[Righe provenienti da una fonte di dati]
------
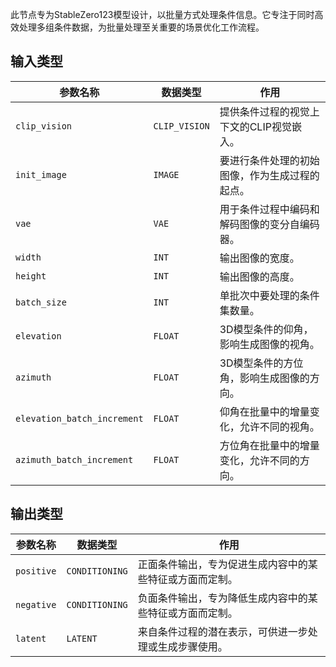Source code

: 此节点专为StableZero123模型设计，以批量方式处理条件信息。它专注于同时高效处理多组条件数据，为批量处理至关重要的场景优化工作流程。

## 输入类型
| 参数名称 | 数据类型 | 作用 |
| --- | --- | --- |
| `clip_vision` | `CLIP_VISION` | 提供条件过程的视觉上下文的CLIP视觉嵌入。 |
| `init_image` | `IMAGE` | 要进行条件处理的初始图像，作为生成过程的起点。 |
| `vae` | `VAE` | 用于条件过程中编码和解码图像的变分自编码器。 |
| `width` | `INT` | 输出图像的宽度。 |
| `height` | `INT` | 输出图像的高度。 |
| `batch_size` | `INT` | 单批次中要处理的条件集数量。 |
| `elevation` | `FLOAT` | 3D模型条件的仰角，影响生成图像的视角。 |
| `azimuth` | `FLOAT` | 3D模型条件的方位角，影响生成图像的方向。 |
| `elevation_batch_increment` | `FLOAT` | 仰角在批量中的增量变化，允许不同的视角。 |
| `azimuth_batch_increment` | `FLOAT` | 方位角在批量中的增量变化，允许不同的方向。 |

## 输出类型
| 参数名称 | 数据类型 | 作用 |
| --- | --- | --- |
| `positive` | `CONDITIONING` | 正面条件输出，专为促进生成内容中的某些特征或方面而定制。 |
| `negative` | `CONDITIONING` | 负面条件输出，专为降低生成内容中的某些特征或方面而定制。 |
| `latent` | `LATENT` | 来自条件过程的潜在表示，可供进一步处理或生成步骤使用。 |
------
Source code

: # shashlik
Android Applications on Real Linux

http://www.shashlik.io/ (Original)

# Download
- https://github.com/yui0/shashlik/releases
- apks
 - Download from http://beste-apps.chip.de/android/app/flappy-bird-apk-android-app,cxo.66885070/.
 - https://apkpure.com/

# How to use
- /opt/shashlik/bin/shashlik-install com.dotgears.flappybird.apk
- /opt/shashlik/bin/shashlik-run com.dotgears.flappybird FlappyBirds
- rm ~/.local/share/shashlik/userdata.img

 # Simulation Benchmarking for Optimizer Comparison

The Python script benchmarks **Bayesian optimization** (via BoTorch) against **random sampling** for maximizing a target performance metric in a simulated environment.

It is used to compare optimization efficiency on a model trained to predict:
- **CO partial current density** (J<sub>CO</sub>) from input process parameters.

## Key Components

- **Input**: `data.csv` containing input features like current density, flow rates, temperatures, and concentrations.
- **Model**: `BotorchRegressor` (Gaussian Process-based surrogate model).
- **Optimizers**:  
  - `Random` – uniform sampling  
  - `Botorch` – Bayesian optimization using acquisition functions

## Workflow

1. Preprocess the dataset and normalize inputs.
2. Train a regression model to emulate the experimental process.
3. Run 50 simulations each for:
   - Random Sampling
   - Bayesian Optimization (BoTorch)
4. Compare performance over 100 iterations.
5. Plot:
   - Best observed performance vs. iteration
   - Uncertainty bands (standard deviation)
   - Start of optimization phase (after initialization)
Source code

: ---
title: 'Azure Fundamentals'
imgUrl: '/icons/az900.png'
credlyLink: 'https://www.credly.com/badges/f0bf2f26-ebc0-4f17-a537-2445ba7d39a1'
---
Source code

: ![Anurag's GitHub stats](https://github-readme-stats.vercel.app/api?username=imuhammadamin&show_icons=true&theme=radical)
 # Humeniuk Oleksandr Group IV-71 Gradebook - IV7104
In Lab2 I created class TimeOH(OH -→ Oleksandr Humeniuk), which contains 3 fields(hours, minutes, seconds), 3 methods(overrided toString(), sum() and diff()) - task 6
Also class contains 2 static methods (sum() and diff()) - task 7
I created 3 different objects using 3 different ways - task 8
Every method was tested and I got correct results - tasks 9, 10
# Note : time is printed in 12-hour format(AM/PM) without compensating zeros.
------
Il problema:
Puoi trascrivere senza modifiche le righe che partono da quella con "## Workflow" e proseguono fino a quella con "# Note : time", entrambe incluse?

Risposta:
## Workflow

1. Preprocess the dataset and normalize inputs.
2. Train a regression model to emulate the experimental process.
3. Run 50 simulations each for:
   - Random Sampling
   - Bayesian Optimization (BoTorch)
4. Compare performance over 100 iterations.
5. Plot:
   - Best observed performance vs. iteration
   - Uncertainty bands (standard deviation)
   - Start of optimization phase (after initialization)
Source code

: ---
title: 'Azure Fundamentals'
imgUrl: '/icons/az900.png'
credlyLink: 'https://www.credly.com/badges/f0bf2f26-ebc0-4f17-a537-2445ba7d39a1'
---
Source code

: ![Anurag's GitHub stats](https://github-readme-stats.vercel.app/api?username=imuhammadamin&show_icons=true&theme=radical)
 # Humeniuk Oleksandr Group IV-71 Gradebook - IV7104
In Lab2 I created class TimeOH(OH -→ Oleksandr Humeniuk), which contains 3 fields(hours, minutes, seconds), 3 methods(overrided toString(), sum() and diff()) - task 6
Also class contains 2 static methods (sum() and diff()) - task 7
I created 3 different objects using 3 different ways - task 8
Every method was tested and I got correct results - tasks 9, 10
# Note : time is printed in 12-hour format(AM/PM) without compensating zeros.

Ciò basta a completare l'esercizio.